*How to complete this task:* Write out every record below exactly as given. Leave the pictures out.

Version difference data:
*** Block opens ***
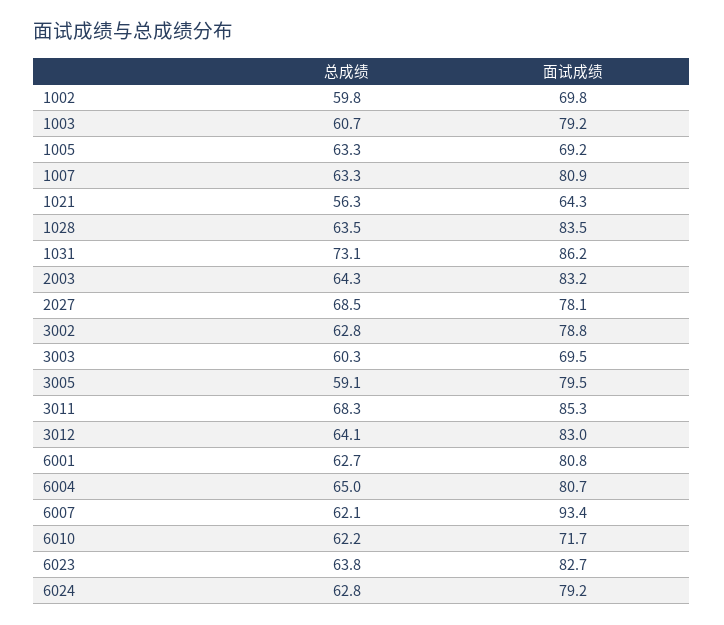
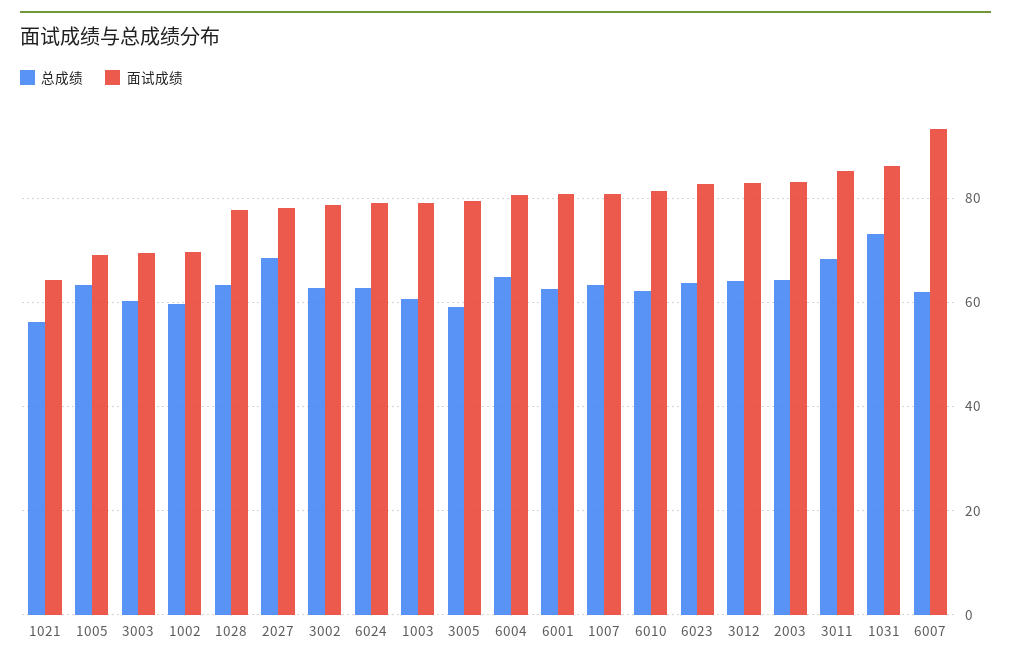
  {
    "总成绩": {
      "1002": 59.8,
      "1003": 60.7,
      "1005": 63.3,
      "1007": 63.3,
      "1021": 56.3,
      "1028": 63.5,
      "1031": 73.1,
      "2003": 64.3,
      "2027": 68.5,
      "3002": 62.8,
      "3003": 60.3,
      "3005": 59.1,
      "3011": 68.3,
      "3012": 64.1,
      "6001": 62.7,
      "6004": 65,
      "6007": 62.1,
      "6010": 62.2,
      "6023": 63.8,
      "6024": 62.8
    },
    "面试成绩": {
      "1002": 69.8,
      "1003": 79.2,
      "1005": 69.2,
      "1007": 80.9,
      "1021": 64.3,
-     "1028": 83.5,
+     "1028": 78,
      "1031": 86.2,
      "2003": 83.2,
      "2027": 78.1,
      "3002": 78.8,
      "3003": 69.5,
      "3005": 79.5,
      "3011": 85.3,
      "3012": 83,
      "6001": 80.8,
      "6004": 80.7,
      "6007": 93.4,
-     "6010": 71.7,
+     "6010": 82,
      "6023": 82.7,
      "6024": 79.2
    }
  }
*** Block closes ***
*Solution to this problem:*
  {
    "总成绩": {
      "1002": 59.8,
      "1003": 60.7,
      "1005": 63.3,
      "1007": 63.3,
      "1021": 56.3,
      "1028": 63.5,
      "1031": 73.1,
      "2003": 64.3,
      "2027": 68.5,
      "3002": 62.8,
      "3003": 60.3,
      "3005": 59.1,
      "3011": 68.3,
      "3012": 64.1,
      "6001": 62.7,
      "6004": 65,
      "6007": 62.1,
      "6010": 62.2,
      "6023": 63.8,
      "6024": 62.8
    },
    "面试成绩": {
      "1002": 69.8,
      "1003": 79.2,
      "1005": 69.2,
      "1007": 80.9,
      "1021": 64.3,
-     "1028": 83.5,
+     "1028": 78,
      "1031": 86.2,
      "2003": 83.2,
      "2027": 78.1,
      "3002": 78.8,
      "3003": 69.5,
      "3005": 79.5,
      "3011": 85.3,
      "3012": 83,
      "6001": 80.8,
      "6004": 80.7,
      "6007": 93.4,
-     "6010": 71.7,
+     "6010": 82,
      "6023": 82.7,
      "6024": 79.2
    }
  }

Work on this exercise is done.